Sleeping Barber (Rendez-vous)
The barber waits for customers; customers wait for the barber. This rendez-vous pattern has bidirectional signaling: barbers wake customers and customers wake barbers. The monitor coordinates entry, seating, haircut, and exit through four procedures and four condition variables.
Message Passing
Instead of shared memory, processes communicate through channels.
Filters
A filter receives messages on input channels and sends on output channels. The classic example is Merge: receiving from two sorted streams and producing one sorted output.

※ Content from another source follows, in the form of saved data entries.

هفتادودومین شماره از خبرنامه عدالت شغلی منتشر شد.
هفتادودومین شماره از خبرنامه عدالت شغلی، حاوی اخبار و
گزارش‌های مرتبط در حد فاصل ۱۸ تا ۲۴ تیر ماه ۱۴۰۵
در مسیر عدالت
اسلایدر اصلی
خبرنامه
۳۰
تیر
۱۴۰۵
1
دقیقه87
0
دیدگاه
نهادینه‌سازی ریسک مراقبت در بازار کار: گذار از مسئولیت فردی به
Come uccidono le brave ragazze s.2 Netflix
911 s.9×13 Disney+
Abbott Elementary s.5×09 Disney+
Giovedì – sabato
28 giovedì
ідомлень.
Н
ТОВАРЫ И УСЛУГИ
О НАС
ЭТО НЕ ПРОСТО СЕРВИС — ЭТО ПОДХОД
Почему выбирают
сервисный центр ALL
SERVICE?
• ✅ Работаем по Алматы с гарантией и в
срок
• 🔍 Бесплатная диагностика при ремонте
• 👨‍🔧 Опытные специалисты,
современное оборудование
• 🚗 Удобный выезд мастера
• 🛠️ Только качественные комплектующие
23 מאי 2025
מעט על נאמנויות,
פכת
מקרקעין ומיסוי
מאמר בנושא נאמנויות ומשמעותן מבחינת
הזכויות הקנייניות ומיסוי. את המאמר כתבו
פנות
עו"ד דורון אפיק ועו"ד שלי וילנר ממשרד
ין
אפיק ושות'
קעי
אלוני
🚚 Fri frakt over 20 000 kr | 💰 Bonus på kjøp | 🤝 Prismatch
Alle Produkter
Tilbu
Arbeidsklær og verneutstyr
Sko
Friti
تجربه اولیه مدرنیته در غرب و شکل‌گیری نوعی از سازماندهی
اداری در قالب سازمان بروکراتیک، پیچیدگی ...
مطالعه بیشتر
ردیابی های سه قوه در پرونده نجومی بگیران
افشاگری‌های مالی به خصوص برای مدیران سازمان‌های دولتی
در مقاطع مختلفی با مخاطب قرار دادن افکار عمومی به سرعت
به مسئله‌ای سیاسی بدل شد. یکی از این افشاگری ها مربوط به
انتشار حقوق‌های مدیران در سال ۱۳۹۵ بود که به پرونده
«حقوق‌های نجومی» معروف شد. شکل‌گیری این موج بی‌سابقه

Simulating Monitors with Message Passing
A monitor's global variables become local to a Server process. Clients send request messages and wait for reply messages:
chan request(int clientID, opType op, typeP params);
chan reply[n](typeR result);
process Server {
while (true) {
receive request(clientID, op, params);
// execute operation
send reply[clientID](result);
}
}
For operations that need to delay (like resource allocation), the server queues unfulfilled requests and responds when conditions are satisfied.
Peer-to-Peer Patterns
For finding the global maximum/minimum among N processes:
- Centralized: process 0 acts as coordinator, collects from all, broadcasts back
- Symmetric: every process sends its value to every other process
- Ring: values propagate around a ring in two passes — first pass accumulates the global result, second pass distributes it
In practice, on a single CPU only one thread executes at a time — the scheduler (FIFO, round-robin) creates the illusion of concurrency.